Visa is testing out its PayWave contactless payment service at the Summer Olympics in London. Every athlete will get a Samsung Galaxy SIII phone enabled with near-field communication (NFC) along with Visa’s payment app. Contactless payments aren’t new, and similar payments by mobile phone have been tested by Google with its Wallet app and other NFC smartphones.
When we last looked at NFC phones and similar apps, there were questions of whether an attacker could go after the apps or the phone hardware and the Android OS. Since then we have seen a PIN-reset vulnerability that allowed an attacker to use the free prepaid card and the ability to crack PINs on the phone. Google updated the Wallet app to fix those vulnerabilities and make attacks much harder. Now attackers would need to go after the hardware itself, though this does not necessarily involve going after the Secure Element portion. One can get excellent results by targeting the OS and its NFC-handling libraries.
Fuzzing the hardware, which involves feeding corrupt or damaged data to an app to discover vulnerabilities, is a good first step. Researchers Charlie Miller and Collin Mulliner fuzzed SMS messages to great effect to discover exploitable vulnerabilities on Android and iOS phones a few years back. Mulliner has also looked at fuzzing NFC tags, going as far as developing a Python library and framework for testing older devices. Recently he updated his software to measure Android devices, allowing him to inject crafted NFC tags to a phone and then monitor the results. He can programmatically feed crafted or damaged NFC tags to Android’s library and then capture any crashes or code-execution opportunities.

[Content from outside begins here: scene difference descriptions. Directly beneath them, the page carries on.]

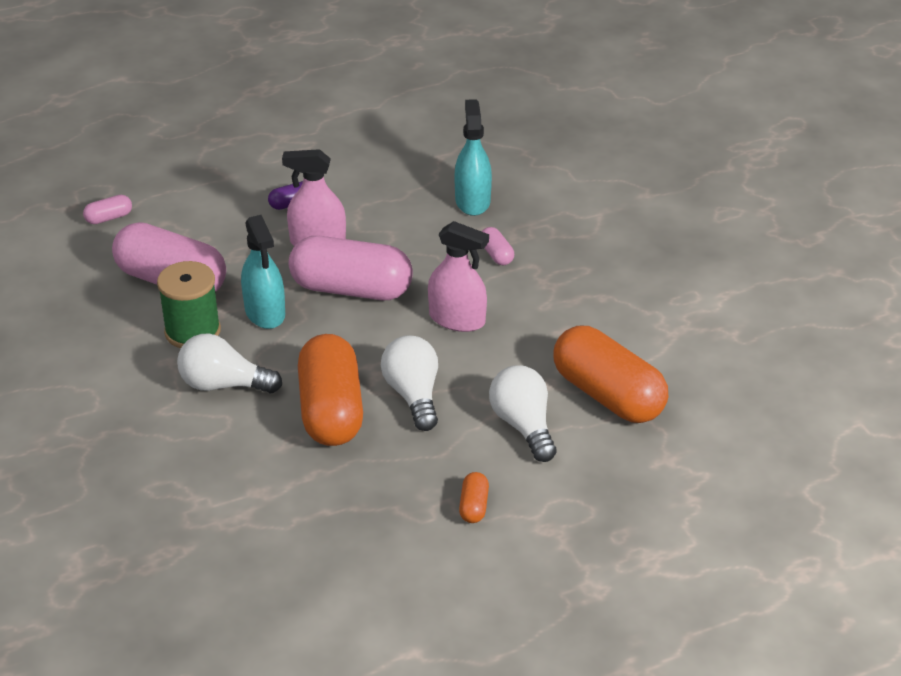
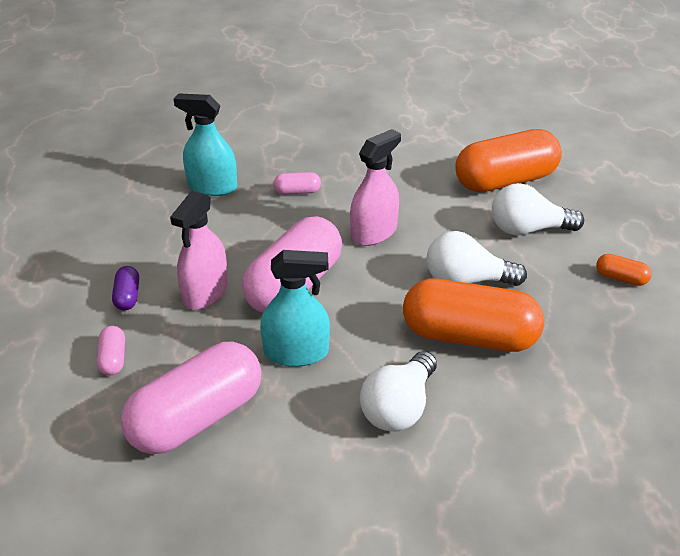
camera: 70 degrees left, 0 degrees up
(109, 218) = (31, 456): pink capsule -> pink capsule (113, 359)
(192, 331) = (297, 416): green spool -> none

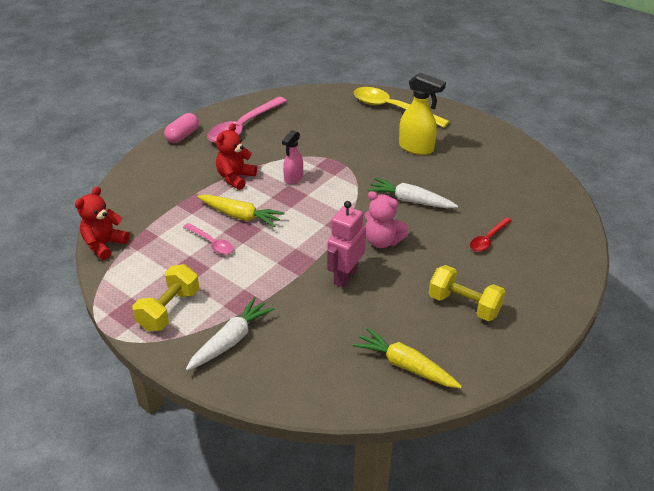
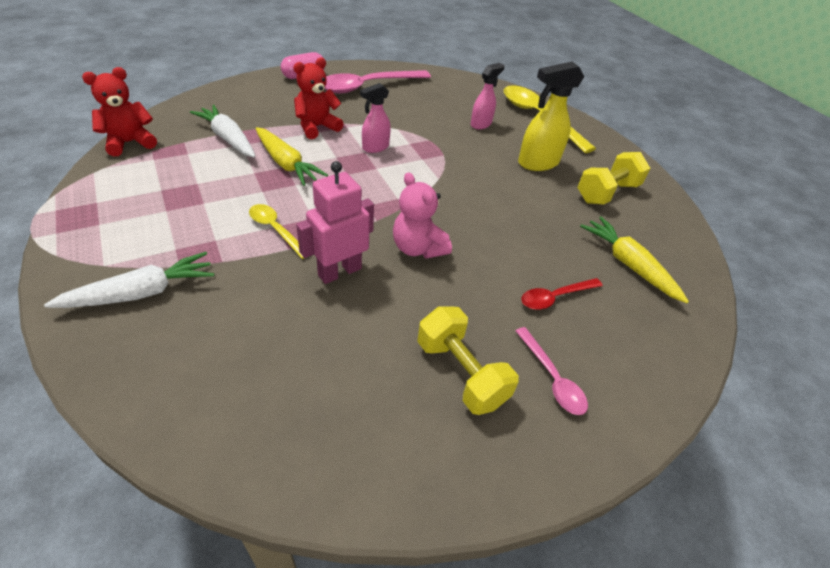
camera: 20 degrees right, 5 degrees up
(169, 310) = (117, 230): yellow dumbbell -> yellow dumbbell (607, 193)
(211, 243) = (230, 179): pink spoon -> pink spoon (552, 378)
(278, 266) = (276, 230): none -> yellow spoon
(355, 130) = (481, 124): none -> pink spray bottle
(405, 366) = (314, 426): yellow carrot -> yellow carrot (628, 265)
(410, 201) = (488, 215): white carrot -> white carrot (228, 139)
(416, 148) = (537, 163): yellow spray bottle -> yellow spray bottle turned 105 degrees clockwise

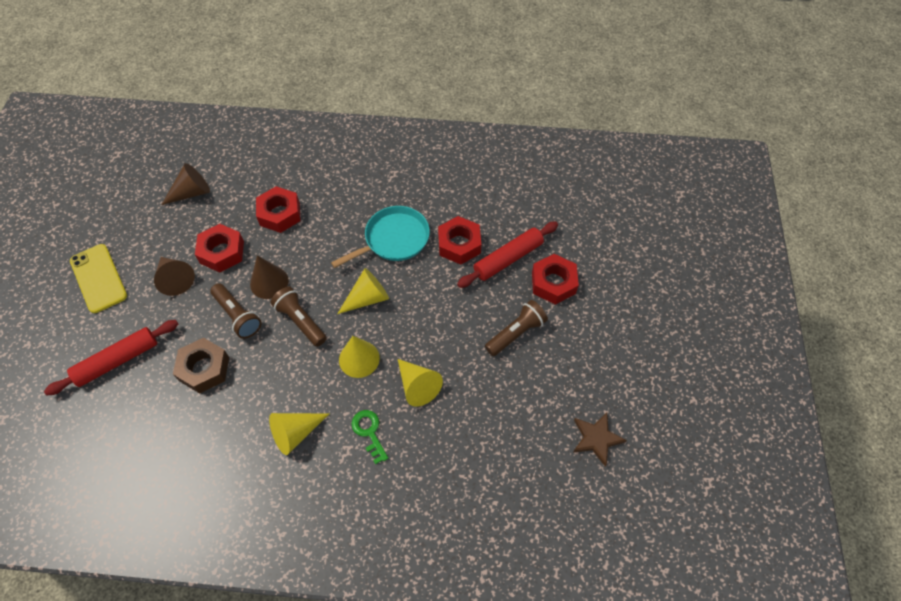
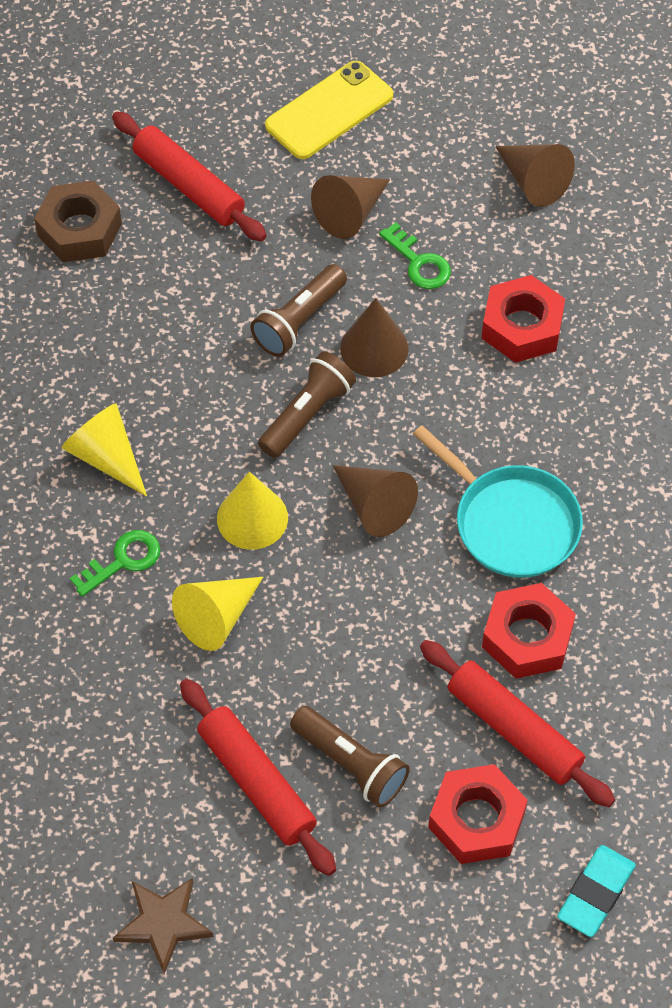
camera: 80 degrees right, 0 degrees up
(204, 369) = (195, 302): brown nut -> brown nut (79, 230)
(222, 252) = (419, 263): red nut -> green key
(368, 298) = (374, 506): yellow cone -> brown cone
(520, 380) = (257, 782): none -> red rolling pin
(595, 242) = (595, 893): none -> turquoise eraser

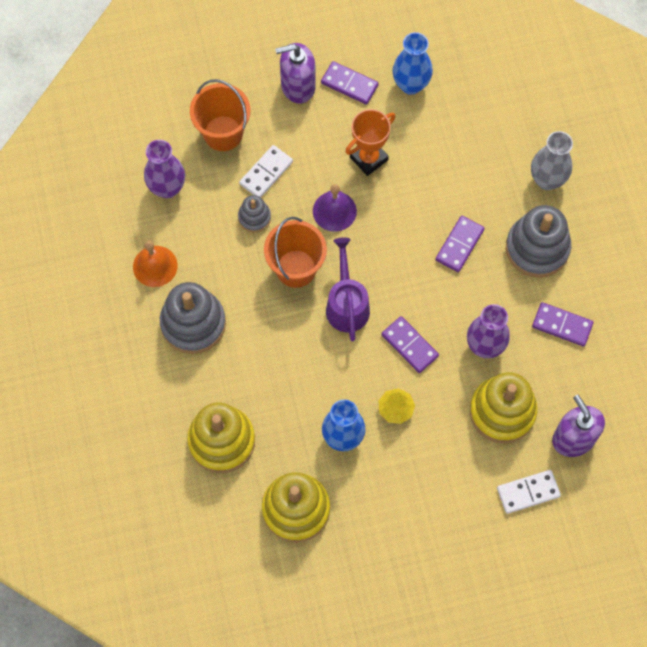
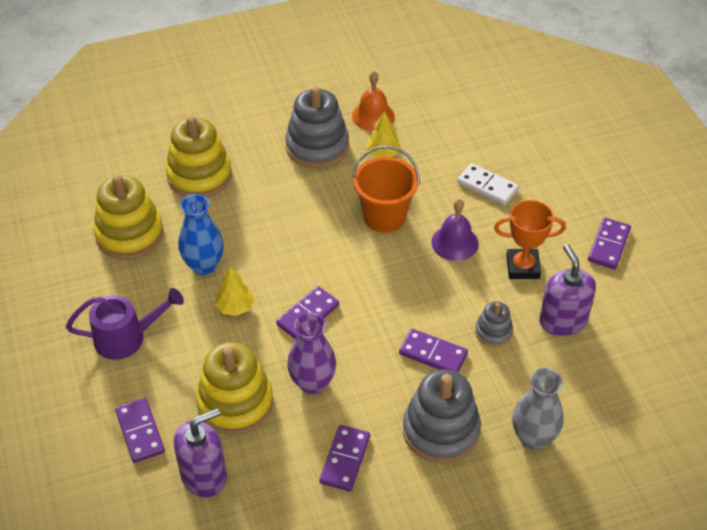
camera: 85 degrees right, 20 degrees down
(167, 188) = (456, 117): purple vase -> none
(210, 262) = (383, 153): none -> yellow tree
(223, 133) = (524, 151): orange bucket -> none
(254, 217) = (436, 181): grey stacking toy -> grey stacking toy (493, 332)
(298, 86) = (594, 203): purple soap dispenser -> purple soap dispenser (563, 321)
(346, 304) = (350, 259): purple watering can -> purple watering can (127, 337)
(368, 158) = (522, 267): orange trophy -> orange trophy turned 45 degrees counterclockwise
(411, 84) = (624, 299): blue vase -> none
(528, 492) = (140, 432): white domino -> purple domino

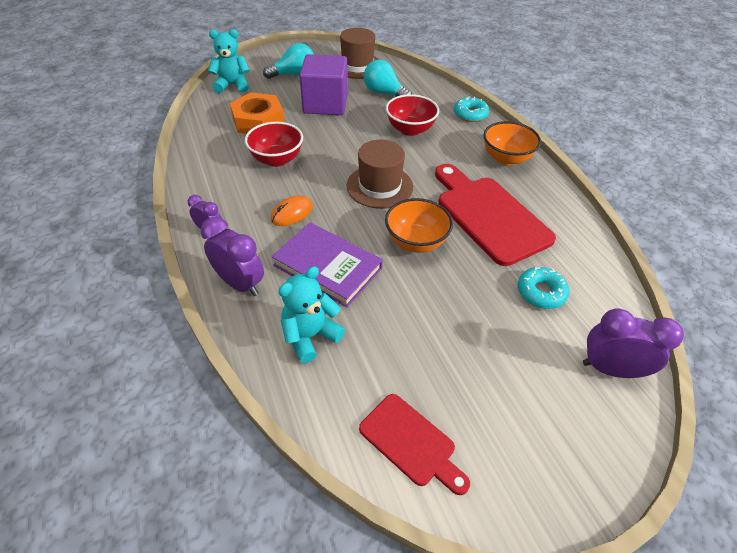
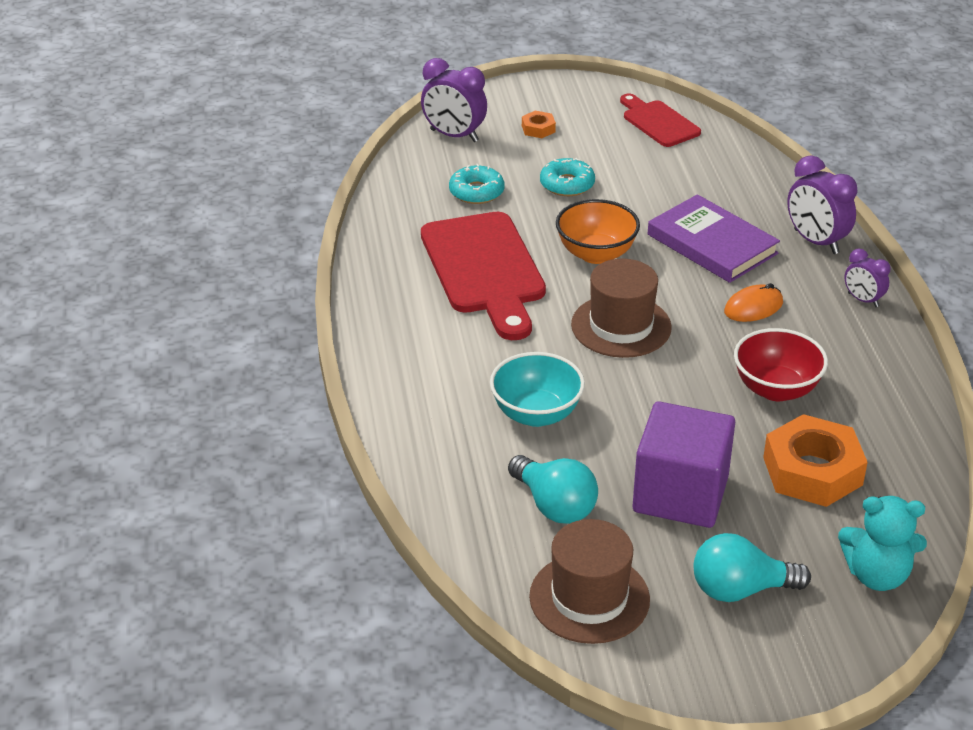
camera: 165 degrees left, 10 degrees down
(310, 336) = (738, 191): turquoise teddy bear -> none
(410, 129) = (536, 414): red bowl -> turquoise bowl
(470, 114) = (410, 431): turquoise donut -> turquoise donut (567, 184)
(506, 158) = (404, 341): orange bowl -> none
(535, 400) = (538, 129): none -> orange nut

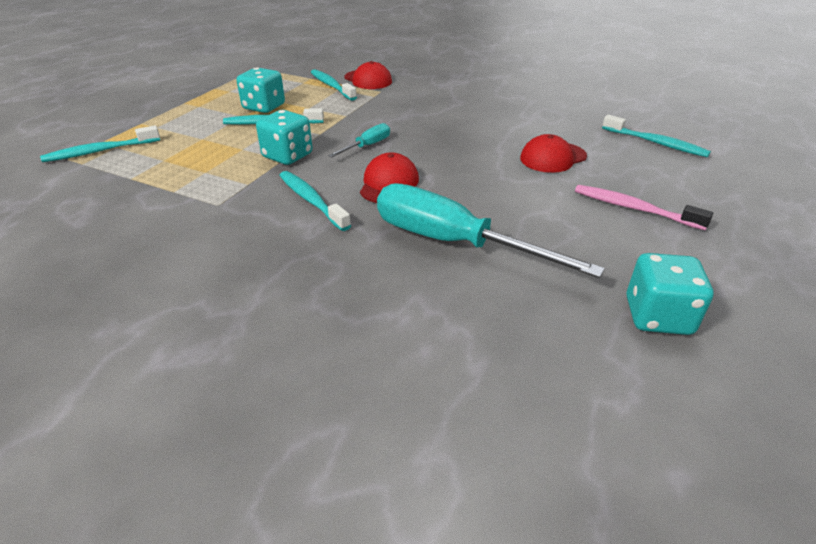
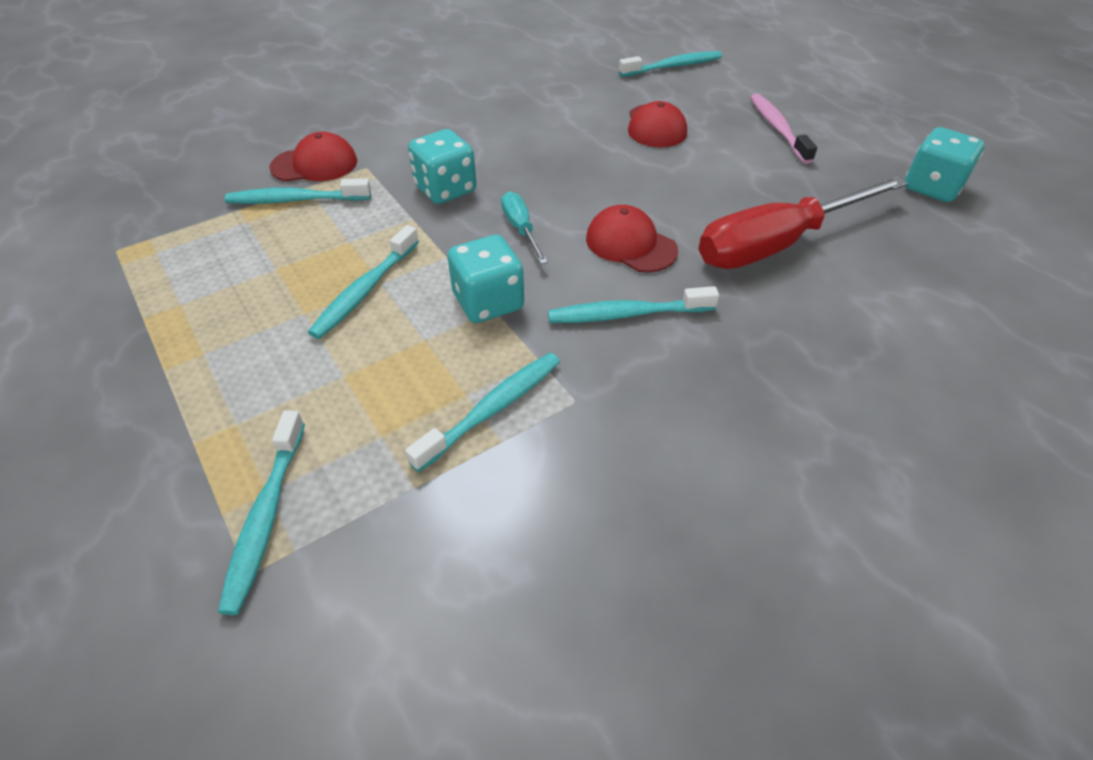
camera: 60 degrees left, 10 degrees up
(197, 182) = (492, 409): none -> turquoise toothbrush
(264, 107) = (296, 283): turquoise dice -> turquoise dice (445, 189)
(453, 242) = (777, 244): turquoise screwdriver -> red screwdriver
(633, 208) = (777, 128): pink toothbrush -> pink toothbrush turned 105 degrees clockwise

The Samsung Galaxy SIII goes on sale in North America and wordlwide within the first two weeks of July. An attacker wishing to target the device can purchase one easily and use Mulliner’s research to help find vulnerabilities and eventually develop exploits to steal a victim’s credit card. The large number of readers at the Olympics will provide places where a successful attacker can use stolen credentials to make purchases. The Olympics will also provide a concentrated pool of targets (people and phones) to pilfer from–especially if everyone is busy watching who wins the medals and not worrying about where his or her phone is.